● TASK SET:
1 > From the review of the Streamlight TLR-7 X USB, list the kinds of lights that Streamlight is said to make.
2 > Extend the review of the Streamlight TLR-7 X USB, picking up right after its final sentence.

New: Streamlight TLR-7 X USB Rechargeable Light

— Jason MosherCADRE Dispatch

Streamlight makes flashlights for just about any task you can think of. They make it all, from weapon-mounted to handheld lights, and even camping lanterns.

The TLR-7 is a light many of us are familiar with and use often. Now, Streamlight has introduced the TLR-7 X USB, a sub-compact light with a rechargeable battery and USB charging cable.

Streamlight TLR-7 X USB
The TLR-7 X is a 500-lumen light with a 1-hour run time. [Photo: Jason Mosher]

Weapon-mounted lights are becoming more common for concealed carry purposes and home defense. For home defense, the size of the light may not matter as much. But people often want a compact gun for concealment, and a compact light is the perfect match to go along with it.

Having a rechargeable battery is a great feature because many don’t want to mess with purchasing batteries. If you have other lights, red dots, lasers, etc. it’s frustrating to try and keep every type of battery on hand. And that doesn’t include all the other gadgets we use that also require batteries.

With the SL-B9 USB-C rechargeable battery, I don’t have to worry about battery replacements.     

TLR-7 X with rechargeable battery

When you glance at the TLR-7 X it appears to be a smaller version of the popular TLR-1 full-size weapon-mounted light. While both are great lights, they are quite different.

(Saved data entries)
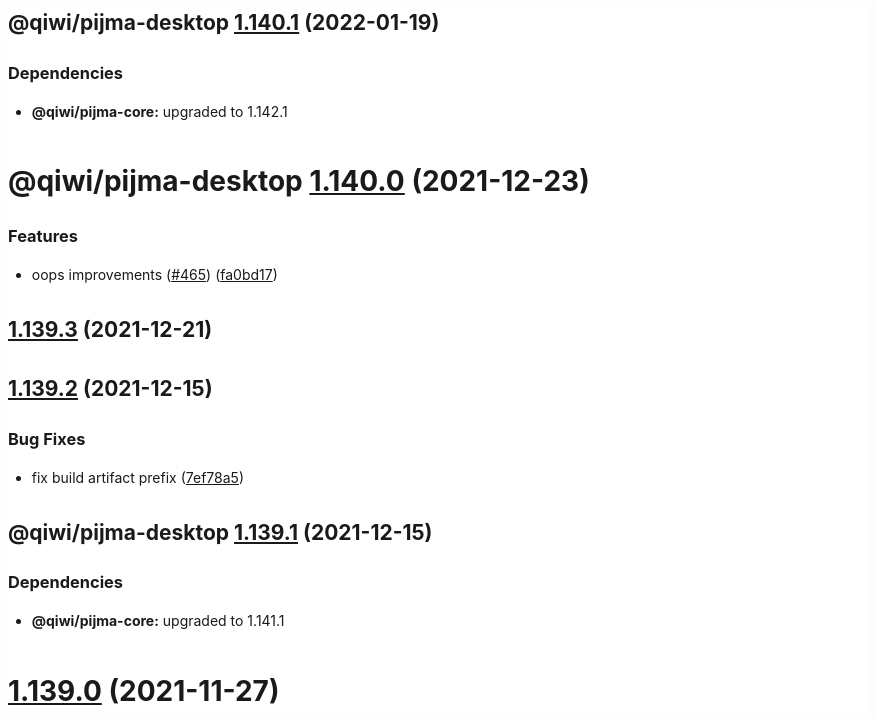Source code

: ## @qiwi/pijma-desktop [1.140.1](https://github.com/qiwi/pijma/compare/@qiwi/pijma-desktop@1.140.0...@qiwi/pijma-desktop@1.140.1) (2022-01-19)





### Dependencies

* **@qiwi/pijma-core:** upgraded to 1.142.1

# @qiwi/pijma-desktop [1.140.0](https://github.com/qiwi/pijma/compare/@qiwi/pijma-desktop@1.139.3...@qiwi/pijma-desktop@1.140.0) (2021-12-23)


### Features

* oops improvements ([#465](https://github.com/qiwi/pijma/issues/465)) ([fa0bd17](https://github.com/qiwi/pijma/commit/fa0bd17ab124d90ae31a2a1812465bde98188a7c))

## [1.139.3](https://github.com/qiwi/pijma/compare/@qiwi/pijma-desktop@1.139.2...@qiwi/pijma-desktop@1.139.3) (2021-12-21)

## [1.139.2](https://github.com/qiwi/pijma/compare/@qiwi/pijma-desktop@1.139.1...@qiwi/pijma-desktop@1.139.2) (2021-12-15)


### Bug Fixes

* fix build artifact prefix ([7ef78a5](https://github.com/qiwi/pijma/commit/7ef78a592e15069bbf86211d99e1bfa723cb2573))

## @qiwi/pijma-desktop [1.139.1](https://github.com/qiwi/pijma/compare/@qiwi/pijma-desktop@1.139.0...@qiwi/pijma-desktop@1.139.1) (2021-12-15)





### Dependencies

* **@qiwi/pijma-core:** upgraded to 1.141.1

# [1.139.0](https://github.com/qiwi/pijma/compare/@qiwi/pijma-desktop@1.138.0...@qiwi/pijma-desktop@1.139.0) (2021-11-27)
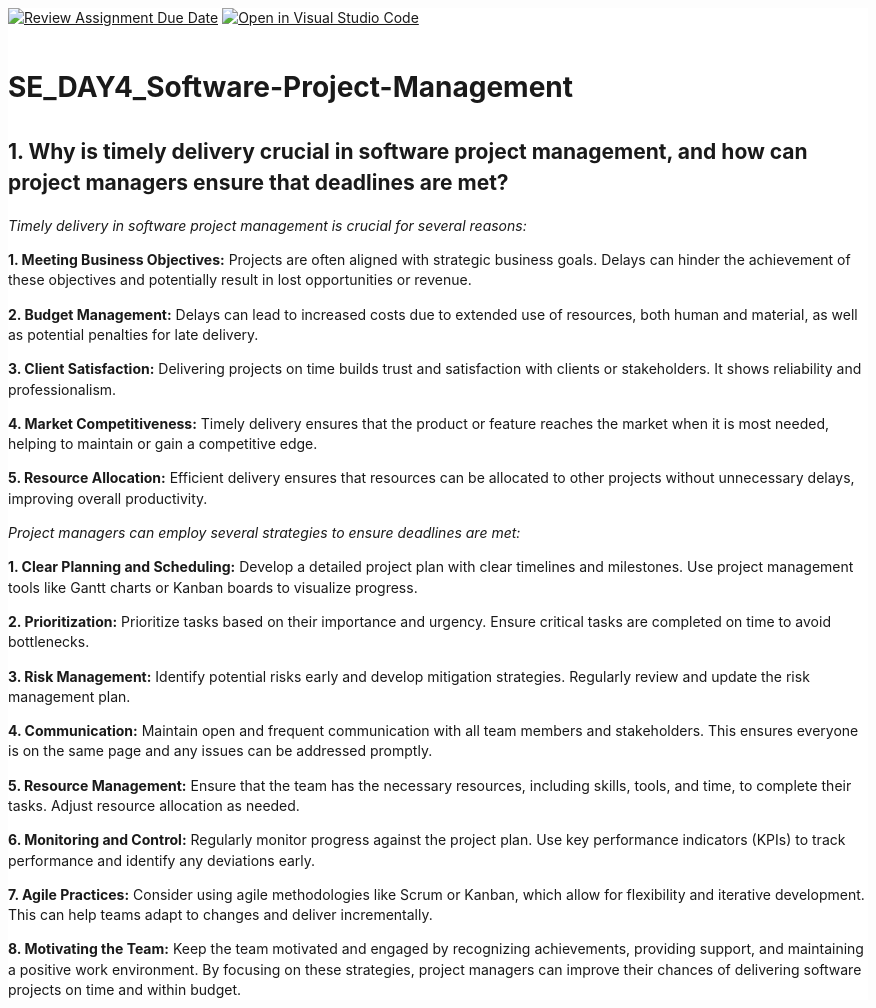 [![Review Assignment Due Date](https://classroom.github.com/assets/deadline-readme-button-22041afd0340ce965d47ae6ef1cefeee28c7c493a6346c4f15d667ab976d596c.svg)](https://classroom.github.com/a/9pw6JKcu)
[![Open in Visual Studio Code](https://classroom.github.com/assets/open-in-vscode-2e0aaae1b6195c2367325f4f02e2d04e9abb55f0b24a779b69b11b9e10269abc.svg)](https://classroom.github.com/online_ide?assignment_repo_id=18534578&assignment_repo_type=AssignmentRepo)
# SE_DAY4_Software-Project-Management
## 1. Why is timely delivery crucial in software project management, and how can project managers ensure that deadlines are met?
_Timely delivery in software project management is crucial for several reasons:_

**1. Meeting Business Objectives:** Projects are often aligned with strategic business goals. Delays can hinder the achievement of these objectives and potentially result in lost opportunities or revenue.

**2. Budget Management:** Delays can lead to increased costs due to extended use of resources, both human and material, as well as potential penalties for late delivery.

**3. Client Satisfaction:** Delivering projects on time builds trust and satisfaction with clients or stakeholders. It shows reliability and professionalism.

**4. Market Competitiveness:** Timely delivery ensures that the product or feature reaches the market when it is most needed, helping to maintain or gain a competitive edge.

**5. Resource Allocation:** Efficient delivery ensures that resources can be allocated to other projects without unnecessary delays, improving overall productivity.

_Project managers can employ several strategies to ensure deadlines are met:_

**1. Clear Planning and Scheduling:** Develop a detailed project plan with clear timelines and milestones. Use project management tools like Gantt charts or Kanban boards to visualize progress.

**2. Prioritization:** Prioritize tasks based on their importance and urgency. Ensure critical tasks are completed on time to avoid bottlenecks.

**3. Risk Management:** Identify potential risks early and develop mitigation strategies. Regularly review and update the risk management plan.

**4. Communication:** Maintain open and frequent communication with all team members and stakeholders. This ensures everyone is on the same page and any issues can be addressed promptly.

**5. Resource Management:** Ensure that the team has the necessary resources, including skills, tools, and time, to complete their tasks. Adjust resource allocation as needed.

**6. Monitoring and Control:** Regularly monitor progress against the project plan. Use key performance indicators (KPIs) to track performance and identify any deviations early.

**7. Agile Practices:** Consider using agile methodologies like Scrum or Kanban, which allow for flexibility and iterative development. This can help teams adapt to changes and deliver incrementally.

**8. Motivating the Team:** Keep the team motivated and engaged by recognizing achievements, providing support, and maintaining a positive work environment.
By focusing on these strategies, project managers can improve their chances of delivering software projects on time and within budget. 
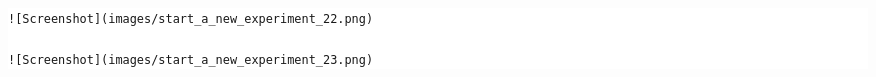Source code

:    ![Screenshot](images/start_a_new_experiment_22.png)

    ![Screenshot](images/start_a_new_experiment_23.png)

● RESULTS OF THE TASKS:
1 > Weapon-mounted lights, handheld lights, and camping lanterns.

2 >
First, the battery on the TLR-7 X loads from the front and not the back. With the TLR-1, the light must be removed from the gun to open the back compartment and access the batteries. With the TLR-7 X, the light head unscrews, allowing a single battery to be loaded from the front.

The second major difference is the activation switches. Unlike the toggle switch on the TLR-1, the TLR-7 X buttons push forward, towards the front of the light. There are buttons on both sides, so the light is fully ambidextrous.

Streamlight TLR-7 X USB
The TLR-7 X comes with multiple rail keys, low-cut activation paddles, an installation key, and a USB-C charging cable. [Photo: Jason Mosher]

The SL-B9 battery that comes with the light has a USB-C charging port on the top for charging the battery. This means it does need to be removed from the light to charge it. At 2.5 hours, the battery does charge quickly and provides one hour of constant run time.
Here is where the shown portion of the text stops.